Scores of people jammed the airport in hopes of leaving the city aboard military helicopters that were ferrying supplies from an air base in a nearby province.

Thousands remained camped in city parks, many with only umbrellas for shelter in the frequent thunderstorms.

″We will just walk,″ one woman said. ″It’s dangerous on the road because of the landslides. But it would be much safer than staying indoors. We will be spending the night on the road.″

At the Hyatt Hotel, which collapsed in the earthquake, Clarita Gonzales tearfully called out with a megaphone for her 5-year-old daughter trapped in the rubble with her nanny.

″If you are still alive please tap,″ Mrs.
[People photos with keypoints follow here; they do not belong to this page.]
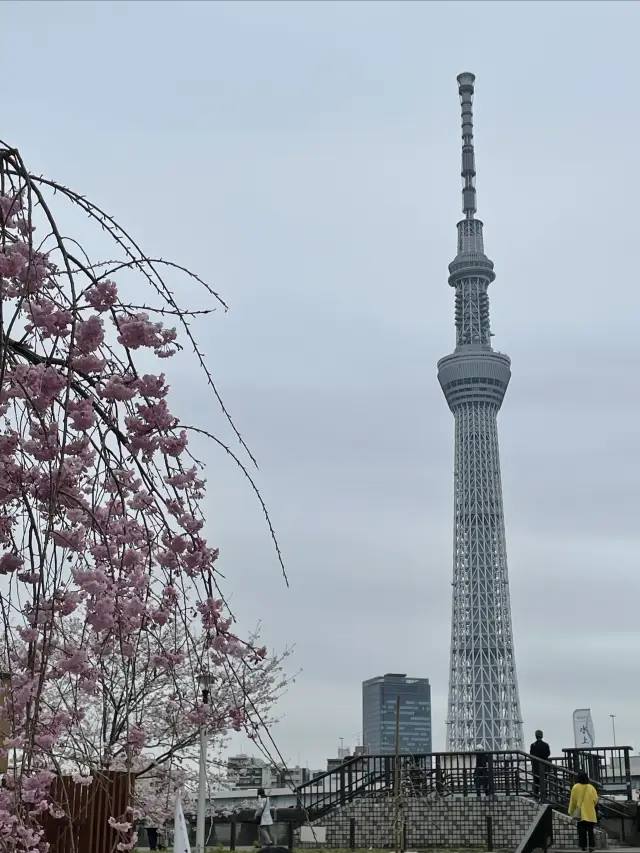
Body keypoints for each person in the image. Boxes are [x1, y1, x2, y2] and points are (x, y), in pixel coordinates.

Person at [569, 770, 599, 853]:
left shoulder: (575, 787)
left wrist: (571, 811)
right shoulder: (591, 787)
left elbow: (573, 801)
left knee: (581, 831)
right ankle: (592, 846)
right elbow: (596, 799)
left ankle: (583, 846)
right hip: (590, 813)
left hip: (581, 813)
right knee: (590, 830)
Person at [530, 730, 551, 800]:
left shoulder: (533, 745)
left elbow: (531, 755)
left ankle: (536, 795)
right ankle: (544, 795)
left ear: (535, 736)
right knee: (544, 781)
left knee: (536, 781)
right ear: (542, 736)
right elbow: (548, 754)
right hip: (544, 766)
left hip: (535, 766)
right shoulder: (546, 745)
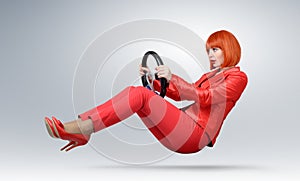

Gonzales sobbed.

In all, eight hotels and 19 other major buildings were destroyed or heavily damaged in Baguio.

Rescuers found the body of an official of the U.S. Agency for International Development in the ruins of the city’s Navada Hotel, but had not yet recovered it Wednesday. The victim, who had been attending a conference at the hotel, was identified as Richard Finley, according to Eddie Teal, a fireman from Fairfax, Va. Teal was one of the Americans sent by the U.S. government to help in the rescue effort.

About 1,500 Americans live in Baguio.

Manila television stations reported that hundreds of thousands of people in central Luzon island lacked electricity, drinking water and food and were camped along highways for fear of aftershocks.

In Baguio, funeral director Filemon Relis, said his mortuary received nearly 70 bodies of earthquake victims. Some bodies were covered with blankets and were lying outside his funeral parlor because there was no room inside.

Mrs. Aquino flew to the area Wednesday to inspect the damage.

She ordered officials to give top priority to clearing roads so medicine, food and heavy equipment could be brought in. She also ordered city schools closed for a month.

U.S. Embassy spokesman Stanley Schrager said a 14-member military search and rescue team arrived from Andrews Air Force Base near Washington, D.C., and would travel by helicopter to Baguio to join the search.

Health Undersecretary Mario Taguiwalo warned that disease may soon break out because of fresh water shortages.

Figures compiled by the Office of Civil Defense and the Red Cross showed 360 people were killed and 773 injured from the earthquake.

In addition, the Philex Mining Corp., reported 16 people were also killed at its residential compound in Benguet province but they were not included in the official tallies. The company said 13 of the dead were children.